The partition vacuum deletes partitions no longer referenced by the Hydrolix catalog. Each partition corresponds to a particular period of timestamped data. When Hydrolix optimizes storage usage, it sometimes merges data from multiple partitions (or time periods) into a single partition. During optimization, Hydrolix doesn't automatically delete unused partitions or the data stored within. Instead, the catalog removes references (or pointers) to the unused partitions. Vacuum cleans up those unused partitions.

The partition vacuum deletes empty partitions that have been rendered redundant for at least 24 hours. By default, partition vacuum runs nightly at 1AM cluster local time, unless otherwise specified with the partition_vacuum_schedule tunable.

Log Vacuum

Hydrolix logs data regarding various components, user interactions, and events that occur within your cluster. Different clusters store different kinds of logs for different lengths of time, based on the needs of your application. By default, Hydrolix deletes all logs after 7 days. You can configure this using the log_vacuum_max_age tunable.

The log vacuum deletes logs older than your cluster's configured maximum log age (in days). By default, log vacuum runs nightly at 4AM cluster local time, unless otherwise specified with the log_vacuum_schedule tunable.

Rejects Vacuum

Hydrolix can selectively ignore ingested data that meets custom criteria.

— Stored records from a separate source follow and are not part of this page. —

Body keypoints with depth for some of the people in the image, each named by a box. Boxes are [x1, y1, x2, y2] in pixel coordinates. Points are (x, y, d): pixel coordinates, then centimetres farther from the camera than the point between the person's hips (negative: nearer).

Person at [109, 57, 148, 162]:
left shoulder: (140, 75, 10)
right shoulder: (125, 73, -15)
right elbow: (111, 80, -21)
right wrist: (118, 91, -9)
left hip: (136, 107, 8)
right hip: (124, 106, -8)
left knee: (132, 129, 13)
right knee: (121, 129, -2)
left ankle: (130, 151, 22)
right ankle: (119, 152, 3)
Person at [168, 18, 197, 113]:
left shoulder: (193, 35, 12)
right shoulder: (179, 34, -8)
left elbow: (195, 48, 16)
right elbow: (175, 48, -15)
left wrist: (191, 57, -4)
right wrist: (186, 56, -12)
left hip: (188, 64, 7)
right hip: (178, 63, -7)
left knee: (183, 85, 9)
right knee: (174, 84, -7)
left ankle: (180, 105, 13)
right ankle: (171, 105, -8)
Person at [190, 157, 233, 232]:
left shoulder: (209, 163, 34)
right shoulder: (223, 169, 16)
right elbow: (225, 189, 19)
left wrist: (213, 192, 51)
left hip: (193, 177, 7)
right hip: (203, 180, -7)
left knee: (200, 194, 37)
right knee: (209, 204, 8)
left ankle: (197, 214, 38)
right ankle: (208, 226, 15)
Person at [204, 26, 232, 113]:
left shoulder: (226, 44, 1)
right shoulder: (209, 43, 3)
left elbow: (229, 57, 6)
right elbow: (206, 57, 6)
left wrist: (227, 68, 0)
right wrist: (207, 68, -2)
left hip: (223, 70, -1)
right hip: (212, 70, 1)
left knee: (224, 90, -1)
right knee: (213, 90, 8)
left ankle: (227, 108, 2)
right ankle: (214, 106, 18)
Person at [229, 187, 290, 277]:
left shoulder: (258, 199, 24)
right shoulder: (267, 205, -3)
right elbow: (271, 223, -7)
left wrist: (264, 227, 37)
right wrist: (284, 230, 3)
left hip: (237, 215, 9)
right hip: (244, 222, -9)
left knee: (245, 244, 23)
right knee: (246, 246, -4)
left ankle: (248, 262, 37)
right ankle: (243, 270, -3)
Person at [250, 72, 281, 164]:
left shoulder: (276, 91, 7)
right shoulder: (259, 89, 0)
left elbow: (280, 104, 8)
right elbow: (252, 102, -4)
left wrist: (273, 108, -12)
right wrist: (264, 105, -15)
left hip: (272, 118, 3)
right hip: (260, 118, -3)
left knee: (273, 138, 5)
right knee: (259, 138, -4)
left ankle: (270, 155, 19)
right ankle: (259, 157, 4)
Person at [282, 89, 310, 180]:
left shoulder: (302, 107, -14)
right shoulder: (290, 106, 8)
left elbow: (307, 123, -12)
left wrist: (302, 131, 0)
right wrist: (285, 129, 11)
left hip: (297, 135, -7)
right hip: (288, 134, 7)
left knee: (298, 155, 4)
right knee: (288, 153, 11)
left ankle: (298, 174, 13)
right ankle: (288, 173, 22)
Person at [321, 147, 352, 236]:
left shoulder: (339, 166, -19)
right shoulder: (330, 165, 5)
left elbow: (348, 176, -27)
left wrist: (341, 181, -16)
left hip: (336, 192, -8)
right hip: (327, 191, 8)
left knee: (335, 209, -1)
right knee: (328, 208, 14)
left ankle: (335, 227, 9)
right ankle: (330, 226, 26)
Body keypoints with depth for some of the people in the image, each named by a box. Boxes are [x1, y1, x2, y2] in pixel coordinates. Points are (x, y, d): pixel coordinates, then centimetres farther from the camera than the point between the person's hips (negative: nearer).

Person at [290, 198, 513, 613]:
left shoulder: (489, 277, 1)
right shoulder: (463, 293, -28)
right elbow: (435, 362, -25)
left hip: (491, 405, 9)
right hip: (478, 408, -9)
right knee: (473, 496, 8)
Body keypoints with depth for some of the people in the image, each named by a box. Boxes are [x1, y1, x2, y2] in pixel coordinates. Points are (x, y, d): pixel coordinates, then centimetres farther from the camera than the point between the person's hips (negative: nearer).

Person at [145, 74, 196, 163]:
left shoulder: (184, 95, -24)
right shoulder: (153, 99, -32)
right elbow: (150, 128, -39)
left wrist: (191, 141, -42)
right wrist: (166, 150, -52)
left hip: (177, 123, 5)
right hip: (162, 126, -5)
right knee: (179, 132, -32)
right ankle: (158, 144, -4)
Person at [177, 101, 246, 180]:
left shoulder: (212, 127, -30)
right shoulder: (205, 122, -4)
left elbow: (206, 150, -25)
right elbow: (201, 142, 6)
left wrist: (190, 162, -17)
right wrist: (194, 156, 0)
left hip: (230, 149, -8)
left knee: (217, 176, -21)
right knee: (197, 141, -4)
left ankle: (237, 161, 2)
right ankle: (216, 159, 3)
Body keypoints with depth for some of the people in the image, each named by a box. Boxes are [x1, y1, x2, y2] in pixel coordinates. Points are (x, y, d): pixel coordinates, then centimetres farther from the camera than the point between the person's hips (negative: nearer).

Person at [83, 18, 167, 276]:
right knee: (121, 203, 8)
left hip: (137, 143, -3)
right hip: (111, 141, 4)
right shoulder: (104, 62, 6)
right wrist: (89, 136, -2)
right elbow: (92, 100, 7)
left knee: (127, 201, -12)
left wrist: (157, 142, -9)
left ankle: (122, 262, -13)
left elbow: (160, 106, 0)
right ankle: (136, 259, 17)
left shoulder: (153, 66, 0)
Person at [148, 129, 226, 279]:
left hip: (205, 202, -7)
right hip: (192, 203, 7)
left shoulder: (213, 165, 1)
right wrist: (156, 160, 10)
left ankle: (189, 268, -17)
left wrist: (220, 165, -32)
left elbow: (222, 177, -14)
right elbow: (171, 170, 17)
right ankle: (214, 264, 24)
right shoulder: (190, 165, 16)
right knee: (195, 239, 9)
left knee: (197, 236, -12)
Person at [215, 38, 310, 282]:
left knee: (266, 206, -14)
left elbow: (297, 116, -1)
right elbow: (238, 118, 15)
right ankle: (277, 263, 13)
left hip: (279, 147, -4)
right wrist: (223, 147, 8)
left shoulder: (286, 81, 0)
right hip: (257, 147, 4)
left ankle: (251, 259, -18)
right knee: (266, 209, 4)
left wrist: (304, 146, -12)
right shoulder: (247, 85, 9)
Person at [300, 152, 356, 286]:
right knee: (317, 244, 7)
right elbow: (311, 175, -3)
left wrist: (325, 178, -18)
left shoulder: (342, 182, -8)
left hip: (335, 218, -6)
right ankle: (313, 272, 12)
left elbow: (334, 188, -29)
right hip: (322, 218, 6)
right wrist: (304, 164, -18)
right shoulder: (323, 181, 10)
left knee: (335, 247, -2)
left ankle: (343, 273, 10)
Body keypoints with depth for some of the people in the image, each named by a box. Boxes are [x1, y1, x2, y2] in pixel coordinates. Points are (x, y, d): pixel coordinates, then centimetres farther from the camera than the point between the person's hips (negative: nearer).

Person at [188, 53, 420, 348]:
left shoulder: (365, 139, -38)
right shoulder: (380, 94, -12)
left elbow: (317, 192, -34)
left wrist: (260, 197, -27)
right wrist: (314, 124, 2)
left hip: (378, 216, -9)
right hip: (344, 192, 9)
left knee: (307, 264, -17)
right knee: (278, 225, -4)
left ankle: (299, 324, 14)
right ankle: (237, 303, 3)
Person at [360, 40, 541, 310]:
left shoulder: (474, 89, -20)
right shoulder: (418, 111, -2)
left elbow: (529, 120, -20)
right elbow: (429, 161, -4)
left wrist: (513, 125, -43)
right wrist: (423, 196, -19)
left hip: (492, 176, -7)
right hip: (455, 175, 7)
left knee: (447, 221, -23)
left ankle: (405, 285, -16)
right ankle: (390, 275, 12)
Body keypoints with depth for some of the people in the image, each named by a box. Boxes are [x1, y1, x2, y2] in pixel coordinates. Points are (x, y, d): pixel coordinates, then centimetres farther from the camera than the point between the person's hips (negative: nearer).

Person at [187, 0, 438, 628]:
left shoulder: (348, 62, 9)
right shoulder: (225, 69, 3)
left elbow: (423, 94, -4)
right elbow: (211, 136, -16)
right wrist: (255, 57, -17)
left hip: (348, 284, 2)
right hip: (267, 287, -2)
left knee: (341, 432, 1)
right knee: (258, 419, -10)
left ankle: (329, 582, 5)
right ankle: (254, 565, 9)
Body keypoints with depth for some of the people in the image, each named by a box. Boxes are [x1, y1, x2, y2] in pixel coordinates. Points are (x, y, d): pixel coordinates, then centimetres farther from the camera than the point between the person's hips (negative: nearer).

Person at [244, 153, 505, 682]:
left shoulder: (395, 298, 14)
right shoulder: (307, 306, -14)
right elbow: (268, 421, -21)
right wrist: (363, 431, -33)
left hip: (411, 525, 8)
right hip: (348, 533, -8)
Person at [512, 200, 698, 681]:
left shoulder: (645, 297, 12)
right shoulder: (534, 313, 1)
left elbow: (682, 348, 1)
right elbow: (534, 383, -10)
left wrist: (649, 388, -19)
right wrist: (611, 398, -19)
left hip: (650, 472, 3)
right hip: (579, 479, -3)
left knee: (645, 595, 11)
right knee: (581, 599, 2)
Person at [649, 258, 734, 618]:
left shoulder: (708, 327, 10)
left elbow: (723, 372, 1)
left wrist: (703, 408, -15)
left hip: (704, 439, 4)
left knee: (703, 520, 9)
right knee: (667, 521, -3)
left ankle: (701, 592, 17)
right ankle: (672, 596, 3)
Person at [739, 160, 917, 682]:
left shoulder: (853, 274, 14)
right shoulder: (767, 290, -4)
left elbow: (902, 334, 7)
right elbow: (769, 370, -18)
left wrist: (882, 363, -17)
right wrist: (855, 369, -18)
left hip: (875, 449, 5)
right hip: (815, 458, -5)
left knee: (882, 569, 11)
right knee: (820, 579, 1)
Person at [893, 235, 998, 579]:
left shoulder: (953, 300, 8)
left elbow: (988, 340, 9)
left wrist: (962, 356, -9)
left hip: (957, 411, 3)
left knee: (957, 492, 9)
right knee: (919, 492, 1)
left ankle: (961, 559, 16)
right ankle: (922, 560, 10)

Within Hydrolix, we call these ignored rows rejects. Whenever Hydrolix ignores an ingested row, it records that reject as a JSON object in a reject file. The reject file includes the full piece of ingested data, the originating project and table, and the reason for the rejection. Over time, clusters that reject large quantities of data can accumulate large volumes of reject files. To keep reject files from consuming an ever-growing amount of space in your cluster, we introduced the reject vacuum, which cleans up old, no-longer-needed reject files.

By default, the rejects vacuum deletes rejects older than 7 days. You can configure this using the rejects_vacuum_max_age tunable. By default, rejects vacuum runs nightly at 12AM cluster local time, unless otherwise specified with the rejects_vacuum_schedule tunable.